2 States was a book I bought and read while Bojjandi was in hospital, and I have to tell you that even under those horrendous circumstances, there were passages which made me laugh. The north-south divide is something I've lived with all my life, being a South Indian brahmin born and brought up in Delhi. First of all, hardly anyone can place me as a Southie, since I don't sport the stereotypical dark complexion, singsong Hindi accent and oiled hair. My husband is a Northie, so I have had to fend off irritating comments from his uncle about 'idli-vada-sambar khaati ho' to his family friends wondering when I was going to start eating meat. Some of my rellies on the other hand were worried about the 4 marriages funda, since A is Muslim, and one of them said I'd have to wash the sacrificial goat every Id. Well, we've never owned a goat, and I think with three kids A has his hands and bank account full, so that's that.
Some of the scenes were classic ones out of my own experience, though my parents don't live the stereotypical Southie life. I remember way back when a new South Indian family had moved into the government colony where we lived and mom sent me over to say hello and ask if they needde anything. I stepped in and it was like I'd gone through a time/ geography machine. The room - same size as our drawing room - was bare, save for 4-5 of those folding-type steel chairs, made expressly for the purpose of causing maximum discomfort to the sitter. The light fixtures were naked of shades, and 20 watt bulbs, at max, were dangling from the wires. There was also a straw chaape or mat rolled up in one corner. Pictures of Gods and Goddesses lined the walls. It looked like a room transplanted straight out of Basavanagudi or Mylapore, and the only things missing were the red oxide flooring and the pastel pink, blue or green walls. It didn't take long for me to run out silently screaming to myself and vowing never to return. I thought this bok was a fun look at the stereotypes that operate and the ones that are true too. I'd recommend the book to anyone from a mixed-up marriage.

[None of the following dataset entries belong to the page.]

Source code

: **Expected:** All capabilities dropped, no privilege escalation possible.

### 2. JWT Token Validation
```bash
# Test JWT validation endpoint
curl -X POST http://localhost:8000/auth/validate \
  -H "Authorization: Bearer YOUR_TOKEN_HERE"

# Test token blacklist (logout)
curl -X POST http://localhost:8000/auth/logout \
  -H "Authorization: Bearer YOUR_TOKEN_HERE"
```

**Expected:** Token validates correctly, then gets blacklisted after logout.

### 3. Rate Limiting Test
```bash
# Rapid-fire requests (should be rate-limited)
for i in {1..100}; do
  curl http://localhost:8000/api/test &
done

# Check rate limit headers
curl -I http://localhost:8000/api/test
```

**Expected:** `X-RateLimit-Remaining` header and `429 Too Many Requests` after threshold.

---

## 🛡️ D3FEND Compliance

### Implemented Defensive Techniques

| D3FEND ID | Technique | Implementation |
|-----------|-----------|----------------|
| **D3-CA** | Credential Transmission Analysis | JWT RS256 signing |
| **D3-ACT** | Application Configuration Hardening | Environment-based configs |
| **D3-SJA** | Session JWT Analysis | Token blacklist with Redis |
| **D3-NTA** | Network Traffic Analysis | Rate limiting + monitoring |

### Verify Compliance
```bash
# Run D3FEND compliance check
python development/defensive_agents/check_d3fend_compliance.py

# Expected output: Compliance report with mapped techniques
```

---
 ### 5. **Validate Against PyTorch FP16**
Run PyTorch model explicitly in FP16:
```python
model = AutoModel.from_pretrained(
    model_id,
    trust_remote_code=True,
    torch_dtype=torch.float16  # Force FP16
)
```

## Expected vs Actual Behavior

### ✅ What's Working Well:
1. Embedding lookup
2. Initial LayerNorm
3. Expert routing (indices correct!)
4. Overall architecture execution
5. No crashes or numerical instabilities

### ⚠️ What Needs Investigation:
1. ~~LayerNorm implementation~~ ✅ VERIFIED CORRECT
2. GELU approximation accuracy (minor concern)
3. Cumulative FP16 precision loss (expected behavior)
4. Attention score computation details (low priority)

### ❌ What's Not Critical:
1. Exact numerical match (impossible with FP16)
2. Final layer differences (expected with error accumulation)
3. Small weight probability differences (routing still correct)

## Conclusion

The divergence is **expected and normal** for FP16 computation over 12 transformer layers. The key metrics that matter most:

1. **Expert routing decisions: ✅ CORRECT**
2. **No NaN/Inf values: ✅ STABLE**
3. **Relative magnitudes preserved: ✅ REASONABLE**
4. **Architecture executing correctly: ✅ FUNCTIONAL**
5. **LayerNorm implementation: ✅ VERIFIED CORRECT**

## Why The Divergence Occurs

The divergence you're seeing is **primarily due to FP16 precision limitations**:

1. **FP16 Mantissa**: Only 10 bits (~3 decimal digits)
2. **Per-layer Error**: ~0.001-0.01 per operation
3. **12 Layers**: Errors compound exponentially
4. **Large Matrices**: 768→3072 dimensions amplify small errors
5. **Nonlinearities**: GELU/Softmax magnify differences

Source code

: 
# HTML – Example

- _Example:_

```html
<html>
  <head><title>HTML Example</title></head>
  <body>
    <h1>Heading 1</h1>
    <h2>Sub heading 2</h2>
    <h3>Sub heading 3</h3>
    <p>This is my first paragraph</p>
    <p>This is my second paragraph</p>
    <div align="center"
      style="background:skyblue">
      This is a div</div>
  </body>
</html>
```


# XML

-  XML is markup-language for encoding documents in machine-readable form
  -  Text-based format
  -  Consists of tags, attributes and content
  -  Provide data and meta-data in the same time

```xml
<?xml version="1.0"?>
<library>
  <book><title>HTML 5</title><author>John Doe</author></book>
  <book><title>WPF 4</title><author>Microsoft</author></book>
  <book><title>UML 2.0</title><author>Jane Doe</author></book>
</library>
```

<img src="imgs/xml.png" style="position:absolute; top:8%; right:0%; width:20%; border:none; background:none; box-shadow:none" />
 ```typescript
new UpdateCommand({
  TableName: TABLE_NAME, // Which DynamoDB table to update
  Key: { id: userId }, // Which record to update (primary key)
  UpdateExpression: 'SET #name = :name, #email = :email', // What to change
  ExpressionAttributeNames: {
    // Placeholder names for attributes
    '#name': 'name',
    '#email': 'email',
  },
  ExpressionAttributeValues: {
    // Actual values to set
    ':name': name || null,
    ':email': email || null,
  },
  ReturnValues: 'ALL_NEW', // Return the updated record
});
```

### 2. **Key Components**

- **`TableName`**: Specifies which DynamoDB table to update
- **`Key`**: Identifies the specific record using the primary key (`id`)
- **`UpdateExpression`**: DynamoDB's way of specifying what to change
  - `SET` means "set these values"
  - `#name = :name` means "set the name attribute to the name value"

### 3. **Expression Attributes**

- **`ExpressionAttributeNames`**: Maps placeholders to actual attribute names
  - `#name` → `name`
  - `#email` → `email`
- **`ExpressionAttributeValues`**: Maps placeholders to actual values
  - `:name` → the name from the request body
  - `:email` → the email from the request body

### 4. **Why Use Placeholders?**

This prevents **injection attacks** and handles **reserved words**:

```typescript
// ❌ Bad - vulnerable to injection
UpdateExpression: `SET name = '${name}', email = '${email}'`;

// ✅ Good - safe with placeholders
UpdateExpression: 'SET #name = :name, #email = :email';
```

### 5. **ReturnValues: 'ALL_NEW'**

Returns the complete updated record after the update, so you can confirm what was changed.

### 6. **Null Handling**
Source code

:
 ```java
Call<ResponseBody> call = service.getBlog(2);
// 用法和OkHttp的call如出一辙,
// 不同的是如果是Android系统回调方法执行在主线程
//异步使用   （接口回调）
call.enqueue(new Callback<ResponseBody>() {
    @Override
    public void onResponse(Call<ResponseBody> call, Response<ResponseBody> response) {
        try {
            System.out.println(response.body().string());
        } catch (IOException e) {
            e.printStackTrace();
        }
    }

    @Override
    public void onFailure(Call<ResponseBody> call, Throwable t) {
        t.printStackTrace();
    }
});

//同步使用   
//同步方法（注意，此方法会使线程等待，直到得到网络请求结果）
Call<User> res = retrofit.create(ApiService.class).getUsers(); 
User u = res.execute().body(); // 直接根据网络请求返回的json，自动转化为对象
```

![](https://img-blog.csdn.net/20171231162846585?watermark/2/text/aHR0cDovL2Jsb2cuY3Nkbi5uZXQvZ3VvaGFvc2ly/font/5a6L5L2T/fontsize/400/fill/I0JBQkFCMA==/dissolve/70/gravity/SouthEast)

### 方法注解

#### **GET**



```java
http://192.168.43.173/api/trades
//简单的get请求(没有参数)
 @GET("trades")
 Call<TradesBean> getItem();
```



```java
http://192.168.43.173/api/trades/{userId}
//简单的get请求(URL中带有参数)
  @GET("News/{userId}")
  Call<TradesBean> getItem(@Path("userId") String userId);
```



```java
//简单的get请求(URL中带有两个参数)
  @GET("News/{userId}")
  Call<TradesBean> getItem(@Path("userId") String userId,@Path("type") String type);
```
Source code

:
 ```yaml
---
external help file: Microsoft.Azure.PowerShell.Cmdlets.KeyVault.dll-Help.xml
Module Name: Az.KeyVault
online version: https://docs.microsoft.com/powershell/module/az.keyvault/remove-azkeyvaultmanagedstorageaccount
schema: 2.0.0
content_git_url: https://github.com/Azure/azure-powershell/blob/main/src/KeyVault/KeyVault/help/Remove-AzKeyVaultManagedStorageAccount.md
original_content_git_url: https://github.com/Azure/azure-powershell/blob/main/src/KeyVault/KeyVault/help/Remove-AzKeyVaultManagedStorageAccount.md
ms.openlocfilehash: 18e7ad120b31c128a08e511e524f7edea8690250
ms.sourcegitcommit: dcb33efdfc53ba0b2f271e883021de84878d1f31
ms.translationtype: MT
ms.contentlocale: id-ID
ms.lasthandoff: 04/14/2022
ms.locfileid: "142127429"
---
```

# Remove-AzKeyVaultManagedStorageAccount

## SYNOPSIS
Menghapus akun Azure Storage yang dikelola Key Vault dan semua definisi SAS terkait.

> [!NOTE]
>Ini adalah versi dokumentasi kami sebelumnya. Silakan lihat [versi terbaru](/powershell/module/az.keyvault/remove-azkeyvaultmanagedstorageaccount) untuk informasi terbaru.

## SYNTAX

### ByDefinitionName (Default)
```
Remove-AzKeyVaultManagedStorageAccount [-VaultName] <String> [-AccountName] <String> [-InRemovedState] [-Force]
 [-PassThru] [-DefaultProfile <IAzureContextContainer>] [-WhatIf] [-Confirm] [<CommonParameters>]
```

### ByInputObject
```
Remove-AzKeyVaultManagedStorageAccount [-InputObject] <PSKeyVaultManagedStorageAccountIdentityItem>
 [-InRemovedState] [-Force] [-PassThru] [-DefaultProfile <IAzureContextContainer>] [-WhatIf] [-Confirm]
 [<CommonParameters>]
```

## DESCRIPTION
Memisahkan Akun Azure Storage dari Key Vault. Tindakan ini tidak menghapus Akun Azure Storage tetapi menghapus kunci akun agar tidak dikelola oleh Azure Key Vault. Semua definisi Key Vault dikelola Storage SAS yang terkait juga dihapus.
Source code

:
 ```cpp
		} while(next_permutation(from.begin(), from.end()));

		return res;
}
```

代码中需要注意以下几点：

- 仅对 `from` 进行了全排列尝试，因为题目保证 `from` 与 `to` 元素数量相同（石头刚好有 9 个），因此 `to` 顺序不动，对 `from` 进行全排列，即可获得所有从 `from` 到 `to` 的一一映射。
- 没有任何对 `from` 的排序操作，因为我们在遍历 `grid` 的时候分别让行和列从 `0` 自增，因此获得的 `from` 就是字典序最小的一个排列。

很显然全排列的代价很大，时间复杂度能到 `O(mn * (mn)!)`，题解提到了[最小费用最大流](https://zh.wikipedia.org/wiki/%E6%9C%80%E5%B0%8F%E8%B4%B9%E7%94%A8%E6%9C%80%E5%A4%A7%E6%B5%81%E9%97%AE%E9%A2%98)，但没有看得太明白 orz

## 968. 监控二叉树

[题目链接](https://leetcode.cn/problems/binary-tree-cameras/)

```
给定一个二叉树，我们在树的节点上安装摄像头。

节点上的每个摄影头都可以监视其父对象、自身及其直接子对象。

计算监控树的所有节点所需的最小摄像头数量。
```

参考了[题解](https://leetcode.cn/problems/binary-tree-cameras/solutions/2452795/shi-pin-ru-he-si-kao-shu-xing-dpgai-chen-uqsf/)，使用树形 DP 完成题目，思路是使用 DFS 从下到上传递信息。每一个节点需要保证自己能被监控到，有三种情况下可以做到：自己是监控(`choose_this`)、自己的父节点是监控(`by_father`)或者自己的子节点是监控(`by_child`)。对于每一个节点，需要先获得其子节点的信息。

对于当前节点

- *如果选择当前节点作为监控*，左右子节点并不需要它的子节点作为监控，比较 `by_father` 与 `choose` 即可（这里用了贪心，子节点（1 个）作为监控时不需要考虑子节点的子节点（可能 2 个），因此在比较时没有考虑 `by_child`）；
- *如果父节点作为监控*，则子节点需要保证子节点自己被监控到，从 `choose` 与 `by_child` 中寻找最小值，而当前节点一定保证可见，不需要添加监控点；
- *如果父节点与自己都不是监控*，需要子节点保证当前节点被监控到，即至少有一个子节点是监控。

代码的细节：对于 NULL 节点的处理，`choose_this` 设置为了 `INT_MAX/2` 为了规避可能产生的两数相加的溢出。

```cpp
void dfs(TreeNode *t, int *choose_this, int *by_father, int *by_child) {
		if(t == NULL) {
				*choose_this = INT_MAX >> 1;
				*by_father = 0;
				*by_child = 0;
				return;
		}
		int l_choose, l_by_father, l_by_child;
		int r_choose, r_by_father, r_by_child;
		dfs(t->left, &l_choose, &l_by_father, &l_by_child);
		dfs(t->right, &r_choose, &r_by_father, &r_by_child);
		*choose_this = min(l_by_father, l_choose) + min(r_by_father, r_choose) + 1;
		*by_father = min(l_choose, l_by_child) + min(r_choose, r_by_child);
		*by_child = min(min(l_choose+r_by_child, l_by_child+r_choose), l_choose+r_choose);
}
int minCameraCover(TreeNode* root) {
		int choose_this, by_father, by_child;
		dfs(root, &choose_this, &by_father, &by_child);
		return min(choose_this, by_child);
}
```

This month, I've been reading lots of Asterix and Blake-Mortimer comics. I have also been reading some Danielle Steel books and rediscovering them. I just finished one called Bittersweet, in which a woman gets married to her sweetheart, gives up her career when they have kids and move to the suburbs and about 14 years down the line, finds herself missing a piece of her own identity. What shocks her is that her husband never once realises that she has made a sacrifice in giving up her career and never gives her points for it, and then the book moves on to a slightly more predictable love story. But I found the central theme very resonant.
I'm planning to read a book called When it's raining in Brazil, buy Starbucks, hoping to rev up my investing skills. I also have on my list Jeffrey Sachs The End of Poverty. And I still gotta finish Isabel Allende's book. But one thing that cropped up on my reading list last night after watching an episode of The Cosby Show, was the plays of Shakespeare. A weird thing happened to me a few years ago. I was flipping through my copy of The Complete works of Shakespeare, and all of a sudden, the prose was as clear to me as if it had been written in contemporary language by a contemporary author. I figure while the going is good, let me enjoy this serendipitous gift!